=== Instructions to follow ===
Extract every line of text from all of the rows below and reproduce each one character for character, in its original order. Leave the pictures out of the answer.

=== Information supplied ===
═══

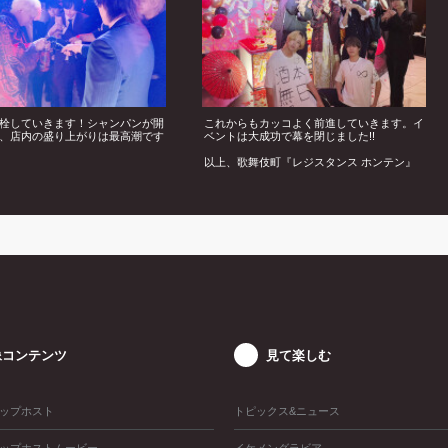
栓していきます！シャンパンが開
これからもカッコよく前進していきます。イ
、店内の盛り上がりは最高潮です
ベントは大成功で幕を閉じました!!
以上、歌舞伎町『レジスタンス ホンテン』
さんより、燈李リーダーバースデーイベント
の模様をご紹介いたしました。
像コンテンツ
見て楽しむ
ップホスト
トピックス&ニュース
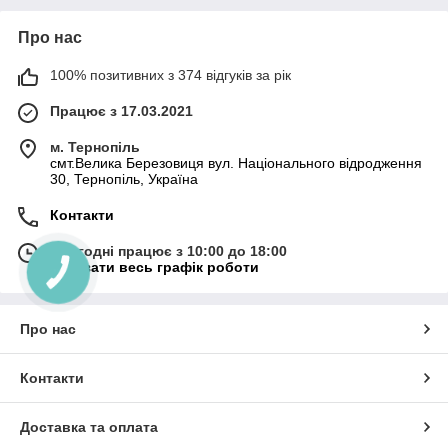
Про нас
100% позитивних з 374 відгуків за рік
Працює з 17.03.2021
м. Тернопіль
смт.Велика Березовиця вул. Національного відродження
30, Тернопіль, Україна
Контакти
Сьогодні працює з 10:00 до 18:00
Показати весь графік роботи
Про нас
Контакти
Доставка та оплата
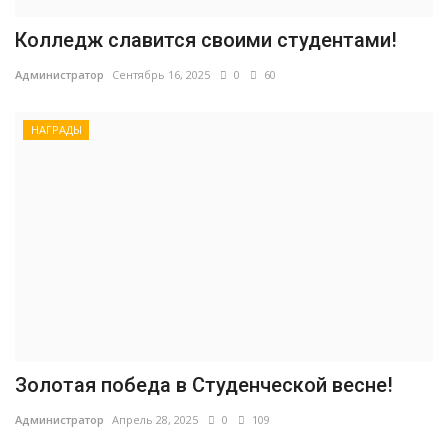
Колледж славится своими студентами!
Администратор
Сентябрь 16, 2025
0
60
НАГРАДЫ
Золотая победа в Студенческой весне!
Администратор
Апрель 28, 2025
0
109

═══

=== Result for this exercise ===
栓していきます！シャンパンが開
これからもカッコよく前進していきます。イ
、店内の盛り上がりは最高潮です
ベントは大成功で幕を閉じました!!
以上、歌舞伎町『レジスタンス ホンテン』
さんより、燈李リーダーバースデーイベント
の模様をご紹介いたしました。
像コンテンツ
見て楽しむ
ップホスト
トピックス&ニュース
Про нас
100% позитивних з 374 відгуків за рік
Працює з 17.03.2021
м. Тернопіль
смт.Велика Березовиця вул. Національного відродження
30, Тернопіль, Україна
Контакти
Сьогодні працює з 10:00 до 18:00
Показати весь графік роботи
Про нас
Контакти
Доставка та оплата
Колледж славится своими студентами!
Администратор
Сентябрь 16, 2025
0
60
НАГРАДЫ
Золотая победа в Студенческой весне!
Администратор
Апрель 28, 2025
0
109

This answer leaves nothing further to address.